MLB Leaders 1975-1986
Mike Schmidt* 440Jim Rice 1,276Jim Rice 2,145
Dave Kingman 365Mike Schmidt* 1,221Steve Garvey 2,121
Jim Rice 350Dave Winfield* 1,147Cecil Cooper 1,975
Reggie Jackson* 330George Foster 1,114George Brett* 1,961
George Foster 321Steve Garvey 1,076Robin Yount* 1,933
Mike Schmidt* 0.545Jim Rice 3670Mike Schmidt* 1,194
Jim Rice 0.520Mike Schmidt* 3,448Jim Rice 1,098
George Brett* 0.518Steve Garvey 3,222Dave Winfield* 1,069
Eddie Murray* 0.505Dave Winfield* 3,221George Brett* 1,021
Fred Lynn 0.494George Brett* 3,201Robin Yount* 995
* member of the Hall of Fame

What seems to be keeping Rice out of the Hall is his lack of longevity which prevented him from reaching career milestones in RBI and HRs - Rice only hit 382 HRs and only drove in 1,451 runs. Still he had more RBIs than Hall of Famers (to name a few) Duke Snider (1,333), Robin Yount (1,406), Roberto Clemente (1,305), and Kirby Puckett (1,085) and he hit more HRs than Hall of Famers George Brett (317), Joe DiMaggio (361), Carlton Fisk (376), Tony Perez (379), and Orlando Cepeda (379).

I'm not going to argue that he's in the same league as Ruth or Aaron or Williams, but Rice's career numbers match up with Hall of Famers and for 12 years he absolutely dominated the American League. I think he deserves to be in the Hall and I think the numbers back it up.

Perhaps this is the year. I certainly hope so.

Best of the Deep Sea

As one of the honored judges of this year's Best of Deep Sea News, I'm happy to announce that Craig and Peter have got their self-congratulatory series of posts online - "The Best of the Abyss", "The Best of DSN", and the "Fuzzy Yeti Award", where you can cast your vote for the best DSN post of 2007 (sorta like an Academy Award for Best Picture if it were only awarded to films by James Cameron) . So, head on over to Deep Sea News and enjoy the best of the best (does that make Craig and Peter, the Eric Roberts and Chris Penn of the deep sea?)

Monday, January 07, 2008

Linnaeus' Legacy #3

Linnaeus' Legacy is "a monthly blog carnival devoted to the study of life's diversity, and the science of describing and understanding this diversity." The latest edition is up over at Greg Laden's Blog. My little rant on species naming rights is included in this edition, as well as a plethora of more intellectually enlightening posts (not written by me).


Thursday, January 03, 2008

Say it ain't so, AB

I'm shocked and disappointed - Alton Brown is a born-again Christian:

In 1992, Brown says, he found God, or maybe God found him, but he blundered away until he became a born-again Christian.
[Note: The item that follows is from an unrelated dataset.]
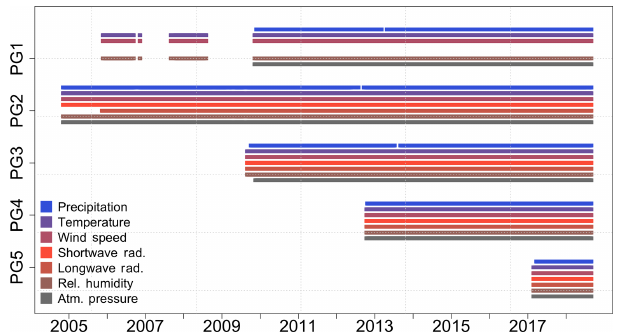
Figure 3. Recording period and data availability for each weather station and variable in the Guadalfeo Network (Sierra Nevada, Spain) since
The single biggest life-changing thing for me is I just got baptized last year. Everything else pales in comparison to acceptance of Christianity. That's number one.

I never would have thought. Unitarian Universalist, sure. Even United Methodist I could understand. But born-again? What's next? Bill Nye is a Jehovah's Witness? Richard Dean Anderson is an Intelligent Design creationist?